For even more finetuned control, you can “ride the fader”. Usually, there’s a button (or right-click option) to turn this on. It allows you to

  • Play the song
  • And make adjustments while it’s playing
  • Those adjustments will be recorded and saved
Example

Many engineers recommend automating a vocal this way. Vocals usually need a lot of automation, to ensure they are the same volume throughout and always cut through the mix. This speeds up the process, if you do it well.

Example

In Studio One, you can set a track from “read” to “write”. That’s a rather intuitive way to do it, I think. By default, tracks read their audio and automation. Set it to write, and you write to it during playback.

When do I use this?

Whenever you feel like one setting isn’t enough for the whole song. Automate it to be what it should be, at any point in time.

That’s a bit vague, though, isn’t it? Below is a (not exhaustive) list of ways to apply automation.

Consistent Volume: only very experienced musicians can record something at a steady volume all the way through. Especially vocal recordings can jump up and down in volume. (The singer moves one inch to the right, during their performance, and suddenly you lost half your volume.)
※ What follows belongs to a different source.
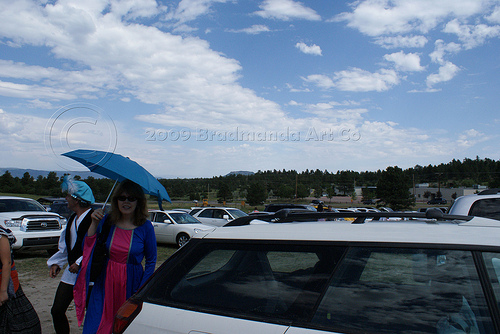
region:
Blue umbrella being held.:
[58, 144, 168, 236]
With automation, you can boost the soft parts and reduce the peaks, making the sound more consistent. Although it’s faster to use Compression for that, which we’ll discuss soon.
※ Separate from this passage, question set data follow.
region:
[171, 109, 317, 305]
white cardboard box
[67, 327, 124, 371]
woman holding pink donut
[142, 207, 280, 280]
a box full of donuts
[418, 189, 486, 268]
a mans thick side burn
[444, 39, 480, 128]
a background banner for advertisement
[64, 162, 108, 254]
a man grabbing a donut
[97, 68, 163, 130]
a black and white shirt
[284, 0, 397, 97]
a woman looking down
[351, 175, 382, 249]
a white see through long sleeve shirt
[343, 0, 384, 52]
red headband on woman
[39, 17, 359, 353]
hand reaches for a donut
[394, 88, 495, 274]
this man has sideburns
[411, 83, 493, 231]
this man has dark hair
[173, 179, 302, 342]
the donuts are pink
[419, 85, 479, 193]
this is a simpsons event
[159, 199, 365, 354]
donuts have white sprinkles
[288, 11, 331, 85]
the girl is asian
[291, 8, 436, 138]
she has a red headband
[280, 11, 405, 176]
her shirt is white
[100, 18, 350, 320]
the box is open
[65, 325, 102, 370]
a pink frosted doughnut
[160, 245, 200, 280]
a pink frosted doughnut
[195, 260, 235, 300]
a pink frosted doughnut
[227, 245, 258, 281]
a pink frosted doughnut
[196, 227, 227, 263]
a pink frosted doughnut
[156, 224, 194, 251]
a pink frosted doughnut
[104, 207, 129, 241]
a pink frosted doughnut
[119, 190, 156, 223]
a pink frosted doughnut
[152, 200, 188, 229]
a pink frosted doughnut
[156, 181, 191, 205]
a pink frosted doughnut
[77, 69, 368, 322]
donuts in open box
Panning: keep things narrow and mostly center during quieter parts. Make panning more extreme during powerful, energetic parts.

Similarly, you can create fun effects and wide mixes with some ping-pong. Play a sound, but move it around between left-right-left-right-and so on. (Again, because it’s such a common use case, default plugins exist for this.)
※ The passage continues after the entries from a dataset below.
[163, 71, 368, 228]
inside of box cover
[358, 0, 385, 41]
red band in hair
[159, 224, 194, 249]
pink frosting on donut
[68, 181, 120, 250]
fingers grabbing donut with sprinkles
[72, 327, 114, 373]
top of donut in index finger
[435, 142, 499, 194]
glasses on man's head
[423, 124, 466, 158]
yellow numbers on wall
This kind of “play” or “animation”, especially between left and right ear, can really make a mix stand out.

Riffs & Ear Candy: these are added on top of the rigid structure most songs have. I mean, a verse usually repeats the same melodic line a few times in the same way, before the chorus starts. That can become boring or repetitive. Use automation to prevent this.

During silences, boost the guitar volume and add a quick riff. When the vocal sings a certain word, boost the supporting instrument to emphasize that word. Or crank up some plugin / effect only on that word.

Soft Drop: in the Timing chapter, I talked about the drop. A complete silence, for a few beats, to make what comes after it more exciting. The soft drop has the same idea. But we don’t move towards complete silence, just a lower volume.

Before a big section starts, fade out the instruments. Automate them to become slower or softer (gradually). When it feels like the song is winding down—that’s when you explode into the next section!

Reverb: adding more reverb makes something wider, more “stereo”. But as explained before, we don’t always want that. Hence, reverb is often turned down (or completely off) on quieter sections.

Additionally, too much reverb overwhelms the original sound. If a track has to stand on its own (not much support, not many doubles), reverb is usually brought down to a minimum. Then, when the chorus starts, it’s pulled all the way up again!

Conclusion

As you see, automation is mostly used for

  • One-off effects (for surprise and variation)
  • Changing what track gets the spotlight.

A song where one recording is loudest and most important the whole way through can quickly become boring. By weaving other instruments in and out—sometimes giving a guitar or drum the spotlight for a second—you can fix this problem. And you did it in a way that is simple and probably completely unnoticeable to listeners.

Maybe you see now why so much time is spent here. If you have a good recordings, and follow the simple steps I explained before, a mix will quickly sound “okay”. But there’ll be issues, both major and minor. There’ll be boring sections or opportunities for more.

Automation allows you to animate properties to pick specific moments to “fix” or to “improve”.